Three-phase power

Electric Power Distribution

The backbone of every modern electric power distribution system is a three-phase alternating current (AC) transmission line. It consists of three primary current-carrying wires sometimes referred to as L1, L2, and L3 and in some cases a fourth wire called the neutral conductor. Single-phase distribution systems are also common because single-phase transmission lines costs significantly less than three-phase lines. They consist of one high-voltage line and a neutral. Most residential and rural areas are supplied with single-phase service. Three-phase power cannot be supplied from single-phase service unless a phase converter is used. Single-phase power is a single voltage that alternates between a positive voltage and a negative voltage for a specific number of times per second (in the U.S., 60 times per second or 60 Hz). Three-phase power is three distinct AC voltages, each shifted in time 120 degrees relative to one another as depicted in figure 1. The wave forms shown in figure 1 can be calculated using the sine function in trigonometry and are called sine waves. Notice that the voltage between L2 and neutral (L2-N) is delayed by 1/3 of a cycle from the L1-N voltage, and that the L3-N voltage is displaced 1/3 of a cycle from the L2-N voltage.

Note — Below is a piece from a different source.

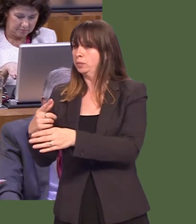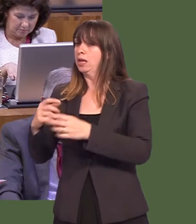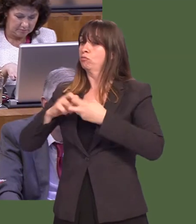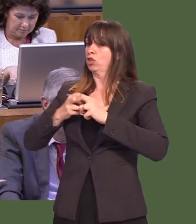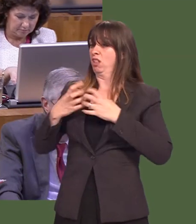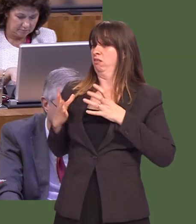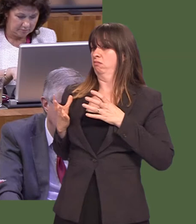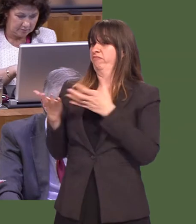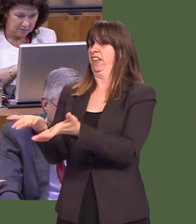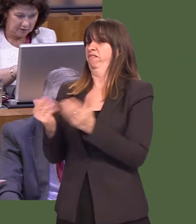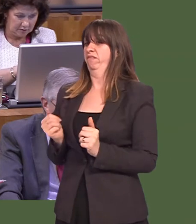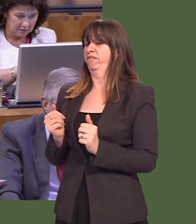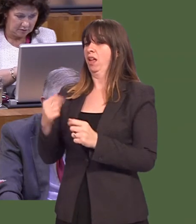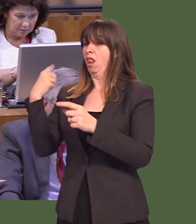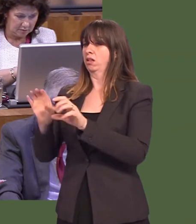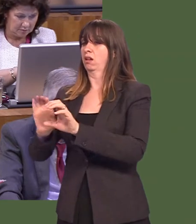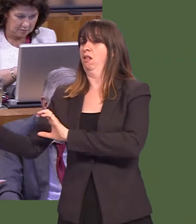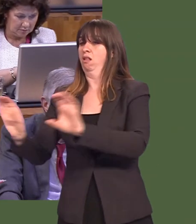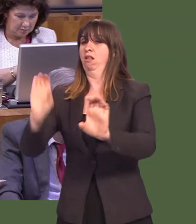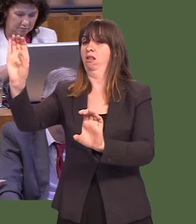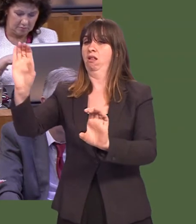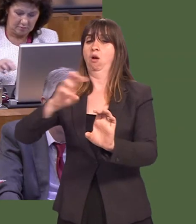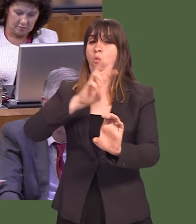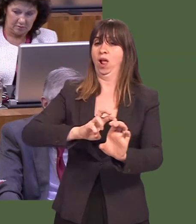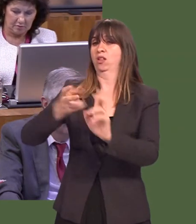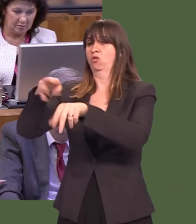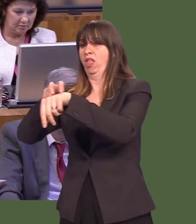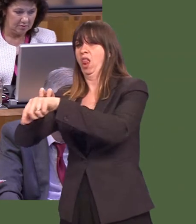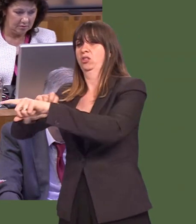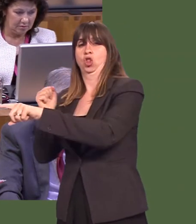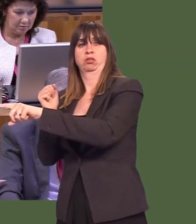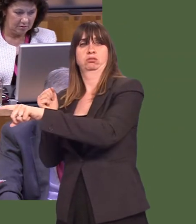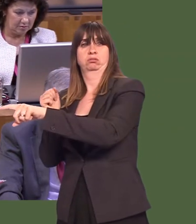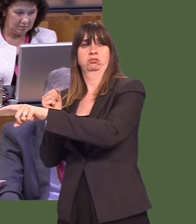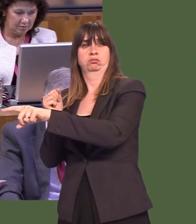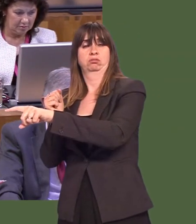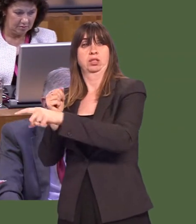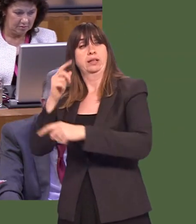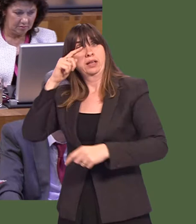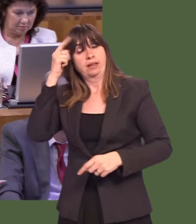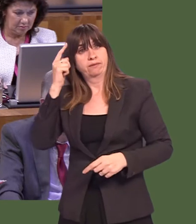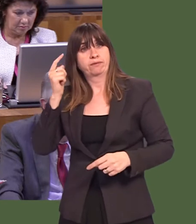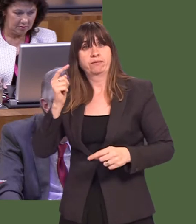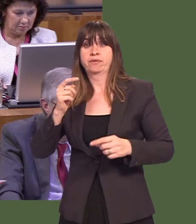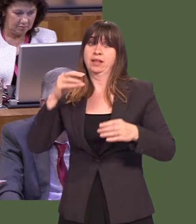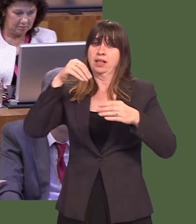with me on that, so weíre in the same position. My view is, and Iíve not heard a voice dissenting from this, that if we are to have an internal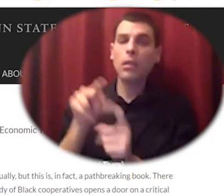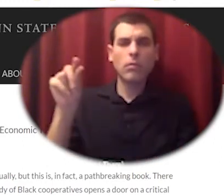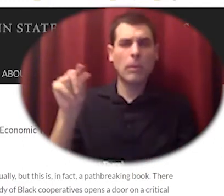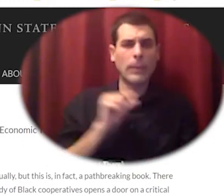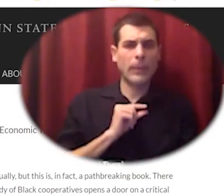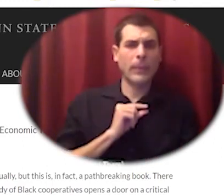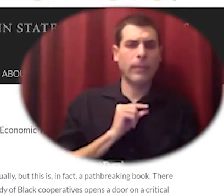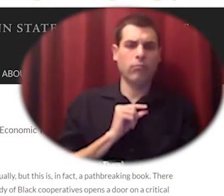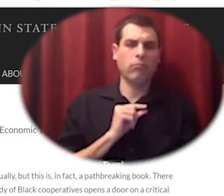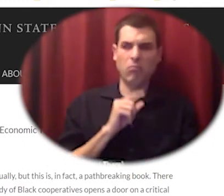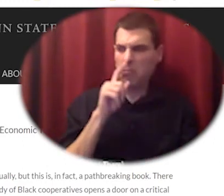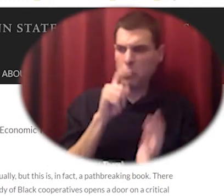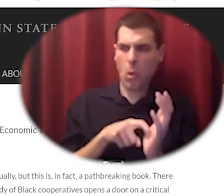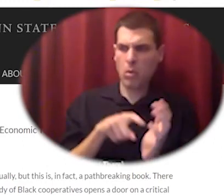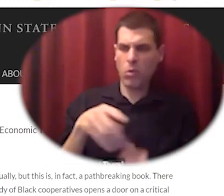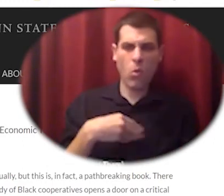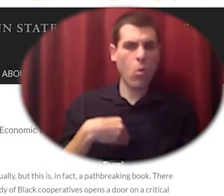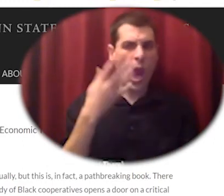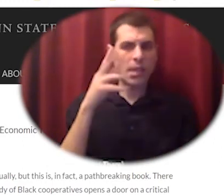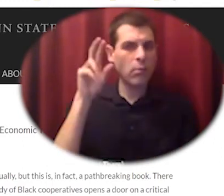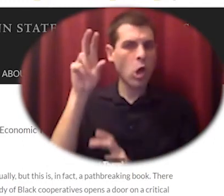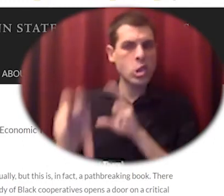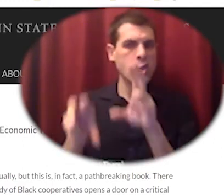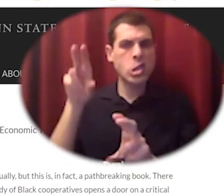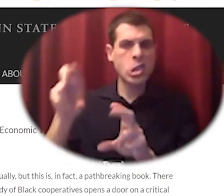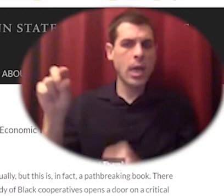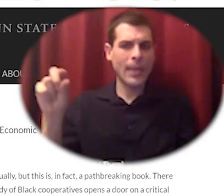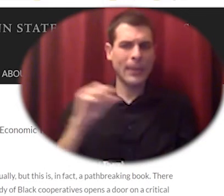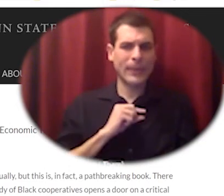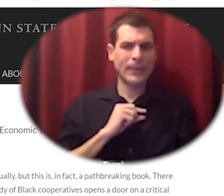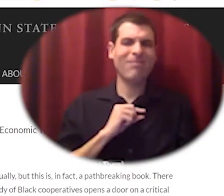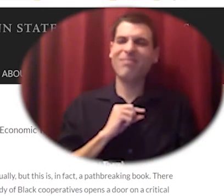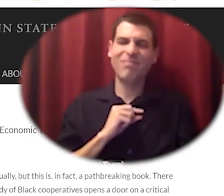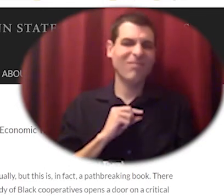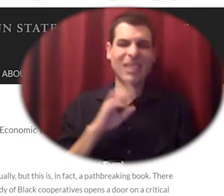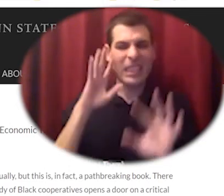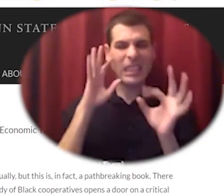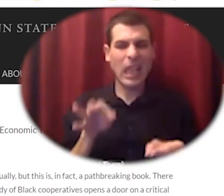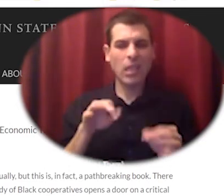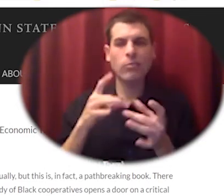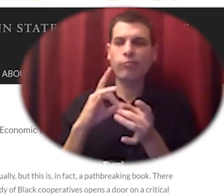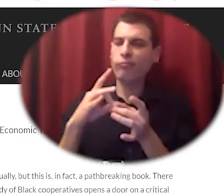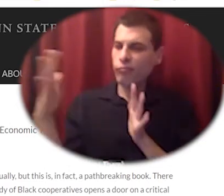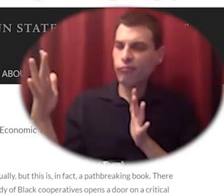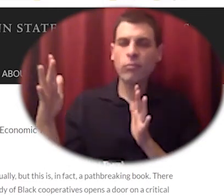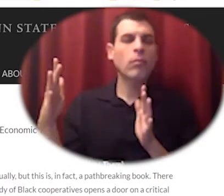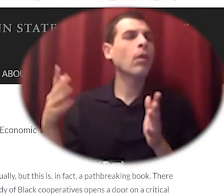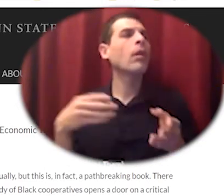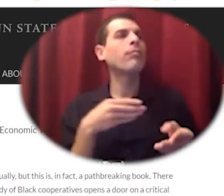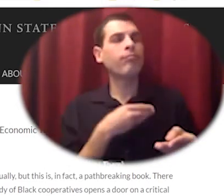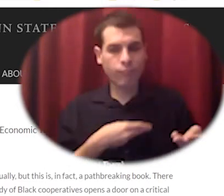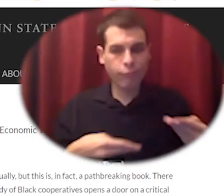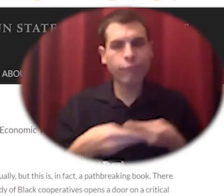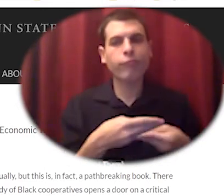black communities began to operate their own mutual insurance groups and cooperatives and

A complete cycle of the one of the wave forms corresponds to one complete rotation around a circle or 360 degrees. The phase delay in the L2 and L3 voltages is often referred to as 1/3 times 360 degrees or 120 degrees for L2 and 240 degrees for the L3 voltage. Customers are supplied with electricity from the distribution system by placing transformers on the high voltage distribution system to reduce voltage to a level compatible with electric devices, for example, 240 volts. Three-phase service requires three transformers compared to one for single-phase service, and requires different metering equipment as well. Because of this, three-phase service costs more to install, so utilities usually prefer to install single-phase service unless there is a specific demand for three-phase power at the site.

Three-phase motors

Motors that convert electrical energy to mechanical energy comprise two-thirds of the industrial demand for electricity. Most of these motors are three-phase squirrel-cage induction motors which consist of an arrangement of coils wound in slots in a stack of iron laminations shown in cross section in figure 1 below. This part of the motor is stationary and is called the stator. The coils in the stator are connected in a manner to produce at least three separate windings which are at angles of 120 degrees with respect to each other. This is shown schematically in figure 1. If a set of three-phase voltages is applied to the windings shown, a magnetic field will be produced in the center portion of the stator. This magnetic field is constant in magnitude, and rotates at the frequency of the applied voltages (either 50 or 60 Hz depending on what country you're in). The second part of the motor (the rotor) is a set of round iron laminations that have been attached to a shaft with bearings. There are slots in this set of laminations as well. In this instance the slots are filled with very low resistance bars of aluminum that are shorted together at the outer edges of the laminated stack of iron. If the rotor is inserted into the center part of the stator, the magnetic field generated by the stator will cross through the shorting bars of the rotor causing a large current in the rotor. These rotor currents react with the magnetic field generated by the stator and cause the rotor to spin. The rotor will continue to accelerate until the shaft rotation speed is nearly equal to the velocity at which the magnetic field of the stator is spinning. The important point here is that if the stator had only a single coil driven by a single-phase voltage, then the magnetic field generated by the stator would not rotate — it could for example point either up or down, but not left or right. The motor could never start because there would be no rotational component of the magnetic field. Thus a three-phase system allows the mechanical energy being fed into the generator to be transferred to three-phase induction motors very efficiently. Three-phase motors also have the advantage of being very simple and reliable--there are no electrical switches contained in them. If they are not overheated, the only thing that wears out is the bearings, which are replaceable.